I had an interesting discussion with some friends about Master Data Management, and one of them had the following claim:
With a data quality tool, a data integration product, and a database, I can build an MDM hub from scratch.
Needless to say that this friend is a very good one, and he is a very skilled developer. So he can do what he claims.
I asked him to provide the details, and he did!
- The database would provide the storage and access capabilities for the MDM hub
- The data integration tool (or ETL) would provide the movement and transformation capabilities within the hub.
- The DQ tool would provide the cleansing and de-duplication features (if the ETL does not provide sufficient capabilities).
My answer was:
First, this looks like a data warehouse project, and you would not have shared metadata across the board!
He could only agree: Good metadata management has been the holy grail in data management for years. We still dream of centralized metadata stores supporting any DBMS, DI, DQ, BI (and MDM) product on the market. This store would expose the consolidated metadata in a single place for all of us (business users, developers, data stewards, etc) to search, browse, analyze.
Well, on the metadata front, as far as I know, we are not there yet! But, what about metadata for MDM?
If you look at it, the relevant information for building a master data hub is very straightforward: It is the description of the things to store in the hub (customers, products, etc…, aka entities), along with their attributes, constraints, references, enrichment and de-duplication rules, display options, etc.

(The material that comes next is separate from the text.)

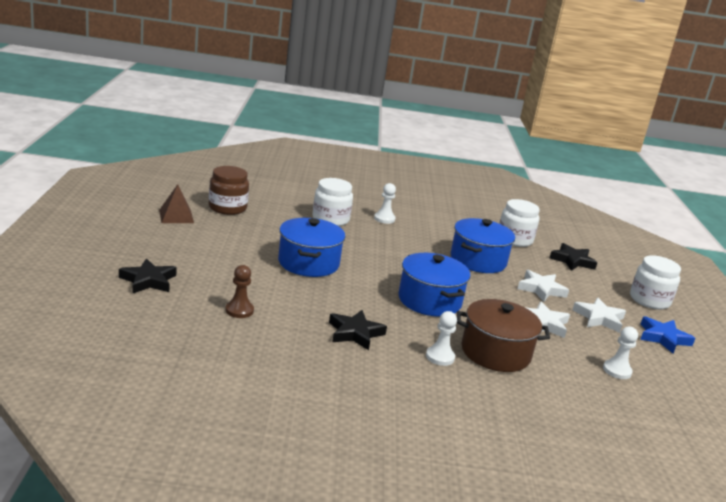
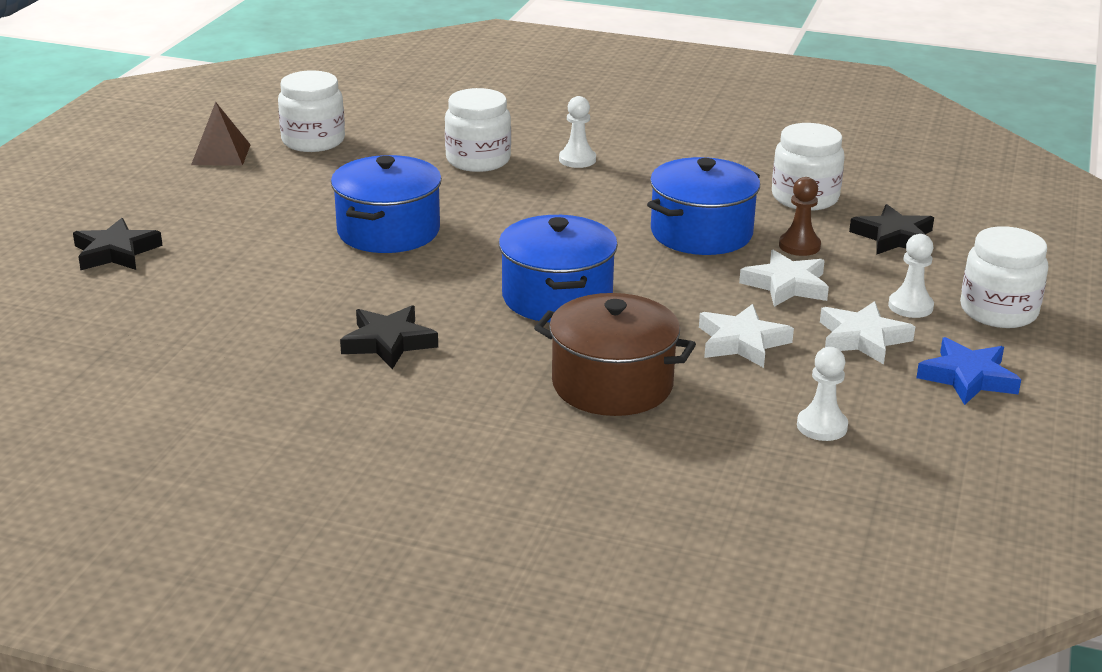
camera: 20 degrees right, 5 degrees up
(227, 208) = (313, 141): brown jar -> white jar
(239, 310) = (225, 300): brown pawn -> brown pawn (799, 246)
(440, 357) = (507, 386): white pawn -> white pawn (910, 306)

This metadata may be complex to design (well, as complex as the entities to store in the hub), but should not be complex to manage and should be entirely leveraged for building/running the hub.
What is sold today as MDM “Suites” or “Offerings” are often bundles of several products providing features to do MDM one way or another. They frequently associate a modeling tool supporting hierarchies with an ETL and a DQ product.

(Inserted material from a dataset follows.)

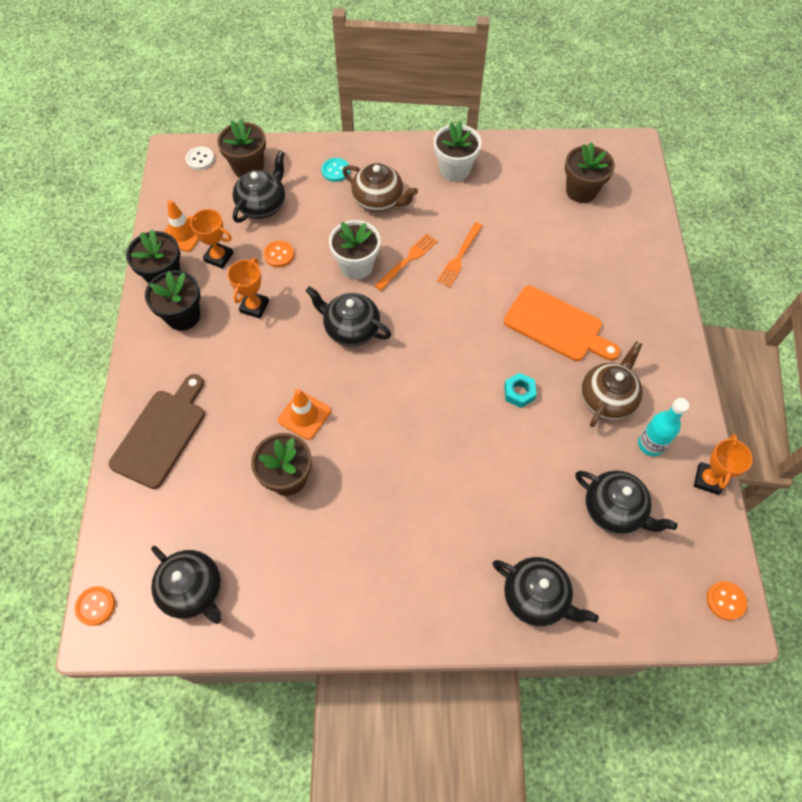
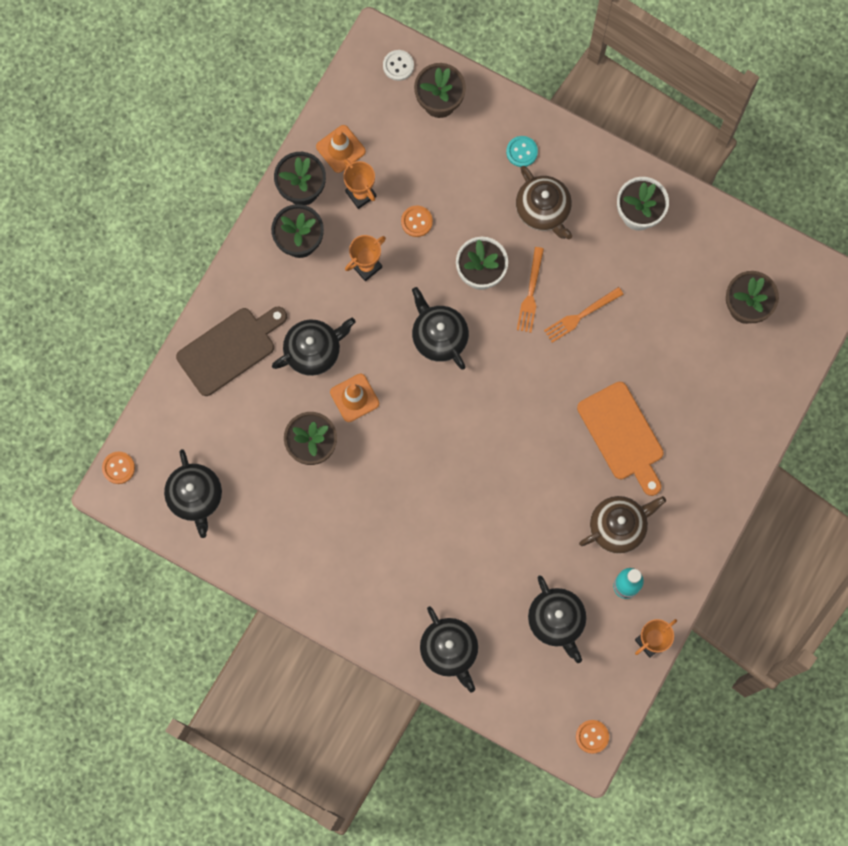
camera: 30 degrees right, 15 degrees up
(262, 205) = (430, 155): black teapot -> black teapot (313, 351)
(407, 260) = (530, 293): orange fork -> orange fork turned 120 degrees clockwise
(519, 393) = (546, 479): turquoise nut -> none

Designing an MDM project using such sets of tools simply creates silos of metadata into which the MDM designer must navigate painfully. Besides, it requires to master three distinct products:
- You must design the Physical structure of your hub in a modeling tool and have this structure pushed to the DBMS.
- You must design the data movement and transformation within the hub in a Data Integration tool, and add some business processes as well (Did I mention the BPM tool ?).
- You must design and tie back the Data Quality processes to the data integration process manually.
In addition to mastering these various tools, you must then invent the patterns and logic to make the MDM work correctly. All the processes and successive structures needed for cleansing, de-duplicating, consolidating data from several sources, and so forth end up being homemade. In a nutshell, the metadata may be there but it is not really used. Now, let’s look again at the relevant information for building a master data hub. If you remember correctly, I wrote: … description of the things to store in the hub (customers, products, etc…, aka entities ), along with their attributes, constraints, references, enrichment and de-duplication rules, display options, etc.
With all this information, it should be possible to automatically generate the bits and bytes of the MDM hub, including:
- Physical structures for storing the golden data.
- Endpoints (inputs) for applications to publish their raw data to the hub
- Endpoints (outputs) for applications to consume the master data from the hub
- All the processes and structures to automatically enrich, validate, match, de-duplicate and certify golden data from the raw data.
- User interfaces to view and edit the master data as well as the various stages of the process described above.
- Human workflows to validate and correct erroneous data
This is the “magic” that you should expect from a true MDM platform. With a completely metadata-driven approach, you would focus on what really counts: the metadata, that is in essence the knowledge of your master data.
At the end of the discussion, my friend and I agreed (and I hope you too will agree) on the following statement:
MDM? It’s all about Metadata (Baby)!